◆ REQUIRED WORK:
From the records beneath, determine how many lines contain "GenerationSoftware" and report only that figure.

== INPUT FOR THIS TASK ==

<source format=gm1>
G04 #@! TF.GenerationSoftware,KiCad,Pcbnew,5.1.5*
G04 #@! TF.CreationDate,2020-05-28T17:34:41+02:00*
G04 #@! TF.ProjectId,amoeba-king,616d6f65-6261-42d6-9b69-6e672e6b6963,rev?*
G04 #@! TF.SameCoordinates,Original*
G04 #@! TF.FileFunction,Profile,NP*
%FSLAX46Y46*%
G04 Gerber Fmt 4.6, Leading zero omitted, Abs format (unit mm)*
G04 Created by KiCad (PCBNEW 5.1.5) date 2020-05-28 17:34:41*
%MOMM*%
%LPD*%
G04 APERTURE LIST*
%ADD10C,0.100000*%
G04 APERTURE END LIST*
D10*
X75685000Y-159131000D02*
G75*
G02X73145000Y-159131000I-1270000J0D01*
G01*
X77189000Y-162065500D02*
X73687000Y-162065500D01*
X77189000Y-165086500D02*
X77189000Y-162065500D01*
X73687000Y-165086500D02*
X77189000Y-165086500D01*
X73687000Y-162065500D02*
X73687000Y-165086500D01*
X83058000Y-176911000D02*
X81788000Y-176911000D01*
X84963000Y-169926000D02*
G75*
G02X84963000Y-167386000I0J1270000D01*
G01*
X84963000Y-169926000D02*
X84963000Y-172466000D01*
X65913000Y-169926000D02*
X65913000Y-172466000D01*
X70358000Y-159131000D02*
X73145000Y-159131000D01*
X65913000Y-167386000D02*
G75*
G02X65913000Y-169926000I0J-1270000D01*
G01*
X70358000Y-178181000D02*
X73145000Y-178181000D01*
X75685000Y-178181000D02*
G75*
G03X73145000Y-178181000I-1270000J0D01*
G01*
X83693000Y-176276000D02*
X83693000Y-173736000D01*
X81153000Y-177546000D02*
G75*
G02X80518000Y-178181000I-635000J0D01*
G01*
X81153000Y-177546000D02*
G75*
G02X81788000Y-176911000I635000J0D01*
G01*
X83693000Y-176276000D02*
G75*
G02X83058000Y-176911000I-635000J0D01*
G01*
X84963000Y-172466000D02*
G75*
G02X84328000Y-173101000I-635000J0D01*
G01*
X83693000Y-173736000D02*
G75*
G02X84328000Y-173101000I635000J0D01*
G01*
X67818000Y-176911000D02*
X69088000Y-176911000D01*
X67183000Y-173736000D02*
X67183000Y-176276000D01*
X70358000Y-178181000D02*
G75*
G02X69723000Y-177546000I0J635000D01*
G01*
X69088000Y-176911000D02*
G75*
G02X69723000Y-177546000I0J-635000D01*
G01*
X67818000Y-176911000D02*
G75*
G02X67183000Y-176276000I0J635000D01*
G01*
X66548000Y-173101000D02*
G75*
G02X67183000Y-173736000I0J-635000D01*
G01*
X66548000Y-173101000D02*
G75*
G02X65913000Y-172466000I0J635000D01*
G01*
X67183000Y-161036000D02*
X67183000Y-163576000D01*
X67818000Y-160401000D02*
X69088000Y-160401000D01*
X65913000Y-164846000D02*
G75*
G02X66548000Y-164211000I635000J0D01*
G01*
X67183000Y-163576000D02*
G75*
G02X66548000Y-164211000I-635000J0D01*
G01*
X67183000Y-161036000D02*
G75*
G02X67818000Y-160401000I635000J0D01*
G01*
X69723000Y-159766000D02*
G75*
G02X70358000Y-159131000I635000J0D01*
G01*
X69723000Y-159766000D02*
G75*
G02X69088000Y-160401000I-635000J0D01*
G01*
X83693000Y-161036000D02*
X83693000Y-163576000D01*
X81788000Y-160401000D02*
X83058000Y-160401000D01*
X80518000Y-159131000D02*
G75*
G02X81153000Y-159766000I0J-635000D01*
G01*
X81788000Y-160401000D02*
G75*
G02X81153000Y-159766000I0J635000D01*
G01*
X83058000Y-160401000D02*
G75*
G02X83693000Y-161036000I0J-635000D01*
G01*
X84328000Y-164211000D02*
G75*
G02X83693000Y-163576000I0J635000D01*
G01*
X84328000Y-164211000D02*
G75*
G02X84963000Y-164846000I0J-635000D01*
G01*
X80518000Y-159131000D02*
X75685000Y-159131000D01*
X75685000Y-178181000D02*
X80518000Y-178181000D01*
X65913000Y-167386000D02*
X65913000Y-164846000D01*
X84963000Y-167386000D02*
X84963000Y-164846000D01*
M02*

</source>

===
== INPUT FOR THIS TASK ==

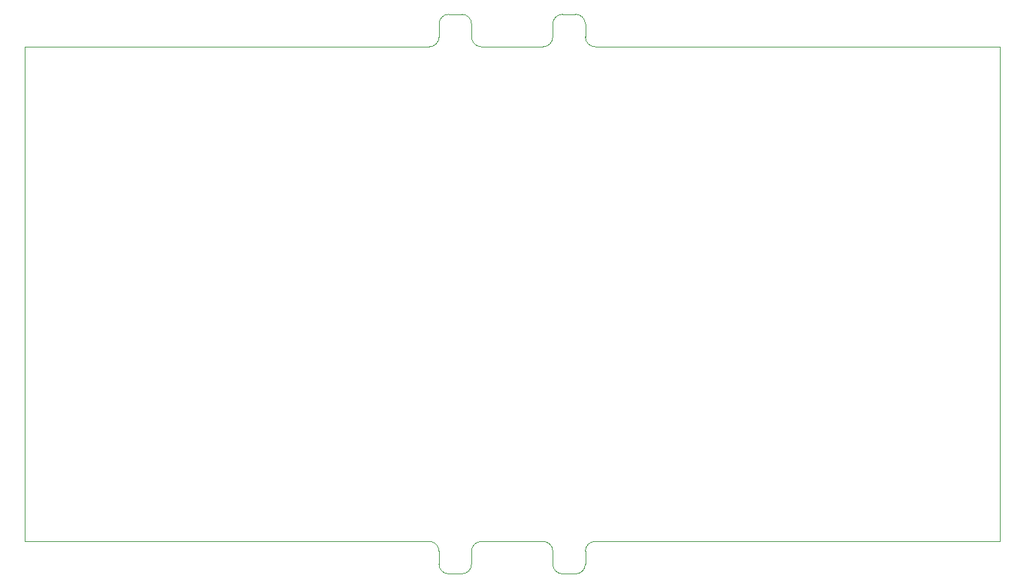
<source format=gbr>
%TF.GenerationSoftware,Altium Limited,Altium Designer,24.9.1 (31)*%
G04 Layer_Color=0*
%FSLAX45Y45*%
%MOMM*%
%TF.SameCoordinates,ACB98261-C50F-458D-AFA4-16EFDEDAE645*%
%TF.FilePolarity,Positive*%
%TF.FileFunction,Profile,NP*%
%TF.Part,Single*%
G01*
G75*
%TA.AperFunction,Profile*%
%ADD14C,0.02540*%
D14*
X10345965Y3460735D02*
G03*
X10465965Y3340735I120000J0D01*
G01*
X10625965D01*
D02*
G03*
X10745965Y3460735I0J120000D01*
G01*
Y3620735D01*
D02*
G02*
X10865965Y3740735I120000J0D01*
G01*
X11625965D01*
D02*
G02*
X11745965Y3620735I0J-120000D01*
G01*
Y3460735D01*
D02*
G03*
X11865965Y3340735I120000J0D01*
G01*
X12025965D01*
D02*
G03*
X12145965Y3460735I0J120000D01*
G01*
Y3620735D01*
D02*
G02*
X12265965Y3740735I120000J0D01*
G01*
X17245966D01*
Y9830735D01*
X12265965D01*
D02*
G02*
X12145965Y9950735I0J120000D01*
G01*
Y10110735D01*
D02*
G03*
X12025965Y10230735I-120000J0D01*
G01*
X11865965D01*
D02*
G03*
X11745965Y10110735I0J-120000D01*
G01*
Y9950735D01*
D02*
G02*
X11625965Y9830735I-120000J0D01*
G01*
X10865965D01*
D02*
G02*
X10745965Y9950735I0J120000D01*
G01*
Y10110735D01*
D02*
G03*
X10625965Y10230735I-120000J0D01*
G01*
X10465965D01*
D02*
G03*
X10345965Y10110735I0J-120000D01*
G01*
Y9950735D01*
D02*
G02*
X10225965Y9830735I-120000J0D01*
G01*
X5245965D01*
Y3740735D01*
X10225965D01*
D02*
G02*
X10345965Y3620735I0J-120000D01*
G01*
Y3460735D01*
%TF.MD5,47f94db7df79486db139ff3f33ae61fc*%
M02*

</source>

===
== INPUT FOR THIS TASK ==

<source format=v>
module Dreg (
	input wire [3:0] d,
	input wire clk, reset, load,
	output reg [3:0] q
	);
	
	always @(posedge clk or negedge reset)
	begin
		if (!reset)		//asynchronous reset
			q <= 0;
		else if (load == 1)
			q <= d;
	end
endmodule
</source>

===

◆ REPLY:
2